UN's Ban Ki-moon disappointed in pace of Georgia-Abkhaz dialogue
( RIA Novosti ) - Hopes for the speedy resumption of a dialogue between Georgia and its breakaway republic of Abkhazia have once again been frustrated, the UN Secretary General has said in a report.
Ban Ki-moon said that both sides were remiss and needed to take active measures to implement understandings reached last month in Bonn at a meeting hosted by the so-called Group of Friends, comprising France, Germany, Russia, the U.K. and the U.S., as well as the Georgian and Abkhaz sides and the Secretary General's special representative for Georgia, Jean Arnault.
"In spite of the expectations raised by the high-level meeting of the Group of Friends chaired by the United Nations and held on 12 and 13 February at Geneva, dialogue between the sides remained suspended during the period under review," he said.
Ban Ki-moon noted that the Abkhaz side continued to link the resumption of dialogue to preconditions deemed unacceptable to the Georgian side, such as the immediate withdrawal of Georgian troops and the Government of the Autonomous Republic of Abkhazia from the disputed upper Kodori Gorge.
In addition, he said, both sides differed in their interpretation of the recently passed Security Council Resolution 1752, which the Georgian side welcomed as confirmation of its adherence to UN recommendations on Kodori, while the Abkaz side insisted that Georgia remained in breach of the 1994 Agreement on a Ceasefire and Separation of Forces.
The Secretary General said that while the situation along the ceasefire line between the two conflicting sides remained quiet if tense, a particular source of unease was the continued presence of a Georgian patriotic youth camp in Ganmukhuri, whose location in a sensitive area increased the risk of accidental conflict and bloodshed.
He said the UN Observer Mission in Georgia (UNOMIG) had recently detected heightened activity around the camp, and he called on Georgia to move it away from the security zone in order to avoid any potential misunderstandings from spiraling out of control.
Ban Ki-moon noted that the separation of opposing forces was the primary and most effective guarantee that peace would be preserved.

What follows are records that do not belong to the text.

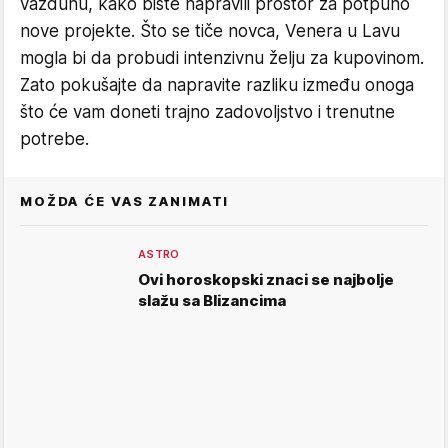
vazduhu, kako biste napravili prostor za potpuno
nove projekte. Što se tiče novca, Venera u Lavu
mogla bi da probudi intenzivnu želju za kupovinom.
Zato pokušajte da napravite razliku između onoga
što će vam doneti trajno zadovoljstvo i trenutne
potrebe.
MOŽDA ĆE VAS ZANIMATI
ASTRO
Ovi horoskopski znaci se najbolje
slažu sa Blizancima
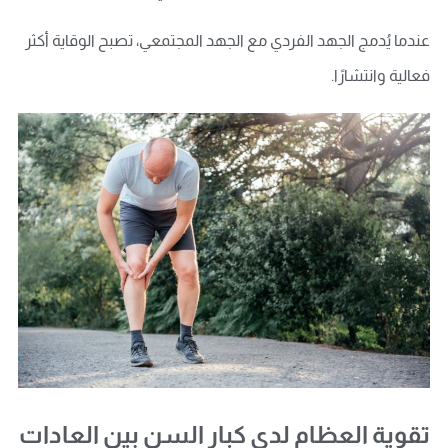
عندما يُدمج الجهد الفردي مع الجهد المجتمعي، تصبح الوقاية أكثر
فعالية وانتشارًا.
تقوية العظام لدى كبار السن بين العادات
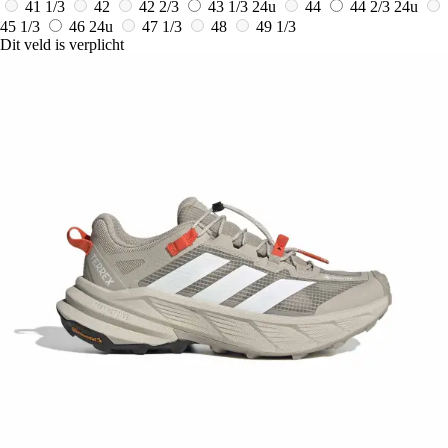
41 1/3
42
42 2/3
43 1/3
24u
44
44 2/3
24u
45 1/3
46
24u
47 1/3
48
49 1/3
Dit veld is verplicht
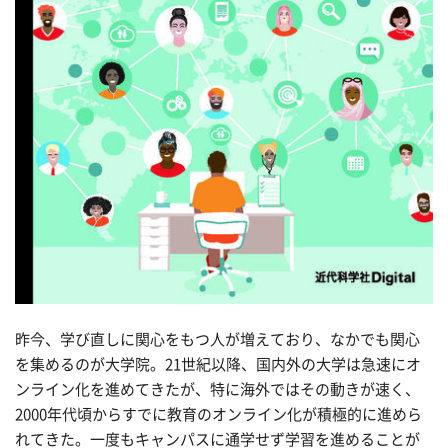
昨今、学び直しに関心をもつ人が増えており、なかでも関心
を集めるのが大学院。21世紀以降、国内外の大学は急速にオ
ンライン化を進めてきたが、特に海外ではその動きが速く、
2000年代頃からすでに教育のオンライン化が積極的に進めら
れてきた。一度もキャンパスに通学せず学習を進めることが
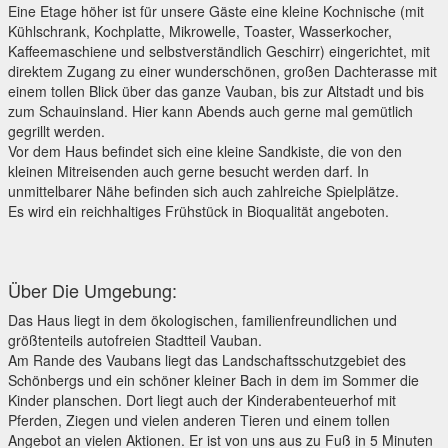
Eine Etage höher ist für unsere Gäste eine kleine Kochnische (mit
Kühlschrank, Kochplatte, Mikrowelle, Toaster, Wasserkocher,
Kaffeemaschiene und selbstverständlich Geschirr) eingerichtet, mit
direktem Zugang zu einer wunderschönen, großen Dachterasse mit
einem tollen Blick über das ganze Vauban, bis zur Altstadt und bis
zum Schauinsland. Hier kann Abends auch gerne mal gemütlich
gegrillt werden.
Vor dem Haus befindet sich eine kleine Sandkiste, die von den
kleinen Mitreisenden auch gerne besucht werden darf. In
unmittelbarer Nähe befinden sich auch zahlreiche Spielplätze.
Es wird ein reichhaltiges Frühstück in Bioqualität angeboten.
Über Die Umgebung:
Das Haus liegt in dem ökologischen, familienfreundlichen und
größtenteils autofreien Stadtteil Vauban.
Am Rande des Vaubans liegt das Landschaftsschutzgebiet des
Schönbergs und ein schöner kleiner Bach in dem im Sommer die
Kinder planschen. Dort liegt auch der Kinderabenteuerhof mit
Pferden, Ziegen und vielen anderen Tieren und einem tollen
Angebot an vielen Aktionen. Er ist von uns aus zu Fuß in 5 Minuten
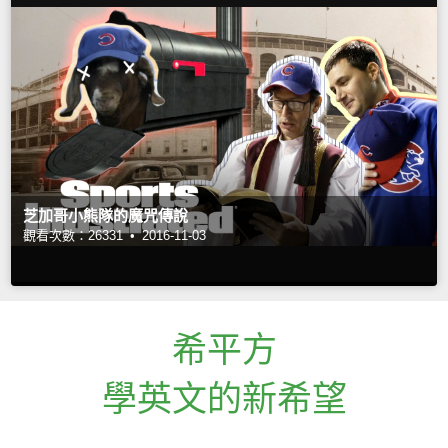
芝加哥小熊隊的魔咒傳說
觀看次數：26331 •
2016-11-03
希平方
學英文的新希望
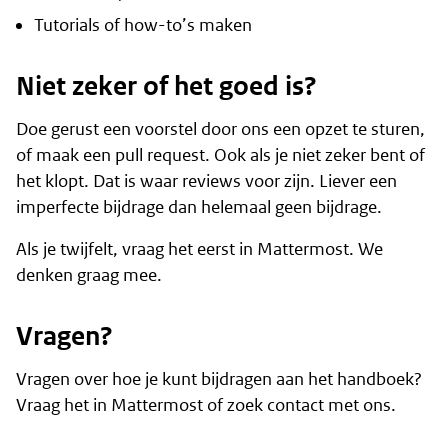
Tutorials of how-to’s maken
Niet zeker of het goed is?
Doe gerust een voorstel door ons een opzet te sturen,
of maak een pull request. Ook als je niet zeker bent of
het klopt. Dat is waar reviews voor zijn. Liever een
imperfecte bijdrage dan helemaal geen bijdrage.
Als je twijfelt, vraag het eerst in
Mattermost
. We
denken graag mee.
Vragen?
Vragen over hoe je kunt bijdragen aan het handboek?
Vraag het in
Mattermost
of
zoek contact
met ons.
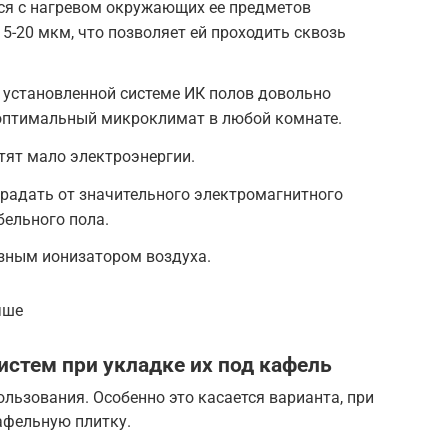
тся с нагревом окружающих ее предметов
5-20 мкм, что позволяет ей проходить сквозь
 установленной системе ИК полов довольно
 оптимальный микроклимат в любой комнате.
тят мало электроэнергии.
традать от значительного электромагнитного
бельного пола.
азным ионизатором воздуха.
чше
стем при укладке их под кафель
ользования. Особенно это касается варианта, при
афельную плитку.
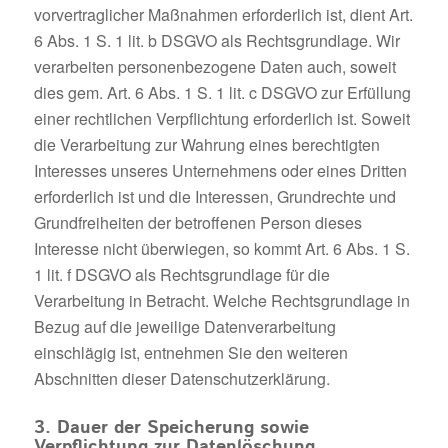
vorvertraglicher Maßnahmen erforderlich ist, dient Art.
6 Abs. 1 S. 1 lit. b DSGVO als Rechtsgrundlage. Wir
verarbeiten personenbezogene Daten auch, soweit
dies gem. Art. 6 Abs. 1 S. 1 lit. c DSGVO zur Erfüllung
einer rechtlichen Verpflichtung erforderlich ist. Soweit
die Verarbeitung zur Wahrung eines berechtigten
Interesses unseres Unternehmens oder eines Dritten
erforderlich ist und die Interessen, Grundrechte und
Grundfreiheiten der betroffenen Person dieses
Interesse nicht überwiegen, so kommt Art. 6 Abs. 1 S.
1 lit. f DSGVO als Rechtsgrundlage für die
Verarbeitung in Betracht. Welche Rechtsgrundlage in
Bezug auf die jeweilige Datenverarbeitung
einschlägig ist, entnehmen Sie den weiteren
Abschnitten dieser Datenschutzerklärung.
3. Dauer der Speicherung sowie
Verpflichtung zur Datenlöschung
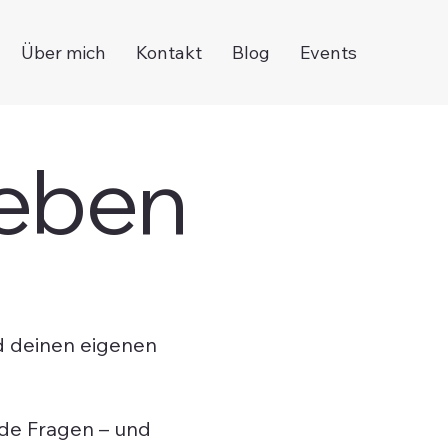
Über mich
Kontakt
Blog
Events
leben
nd deinen eigenen
nde Fragen – und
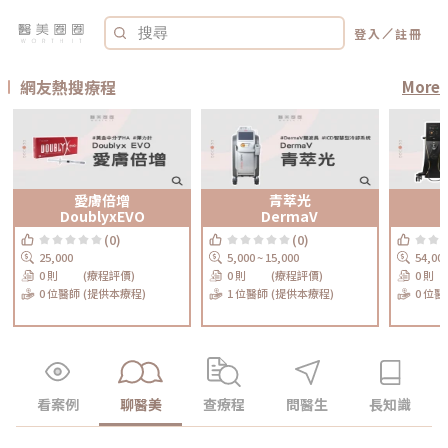
／
登入
註冊
網友熱搜療程
More
愛膚倍增
青萃光
DoublyxEVO
DermaV
(0)
(0)
25,000
5,000 ~ 15,000
54,00
0 則
(療程評價)
0 則
(療程評價)
0 則
0 位醫師
(提供本療程)
1 位醫師
(提供本療程)
0 位醫
看案例
聊醫美
查療程
問醫生
長知識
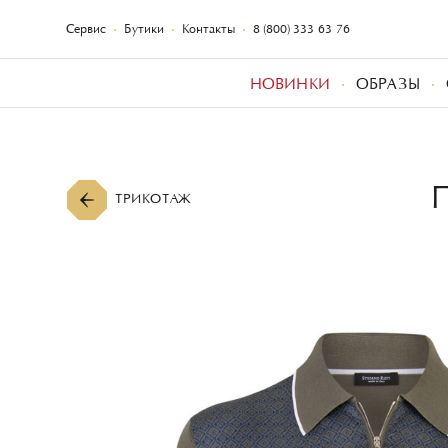
Сервис
Бутики
Контакты
8 (800) 333-63-76
НОВИНКИ
ОБРАЗЫ
ТРИКОТАЖ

The region has been embroiled in a protracted conflict for 14 years since Abkhazia declared independence from Georgia, and nearly 300,000 people have been forced to flee their homes in that time. Tbilisi has vowed to bring the secessionist province back under its control.
UNOMIG was established in August 1993 to verify compliance with the ceasefire agreement that ended bloody fighting, and has maintained a presence in the region between the opposing sides ever since.
In April, a unanimous Security Council resolution voted to extend UNOMIG's mandate for another six months, until October.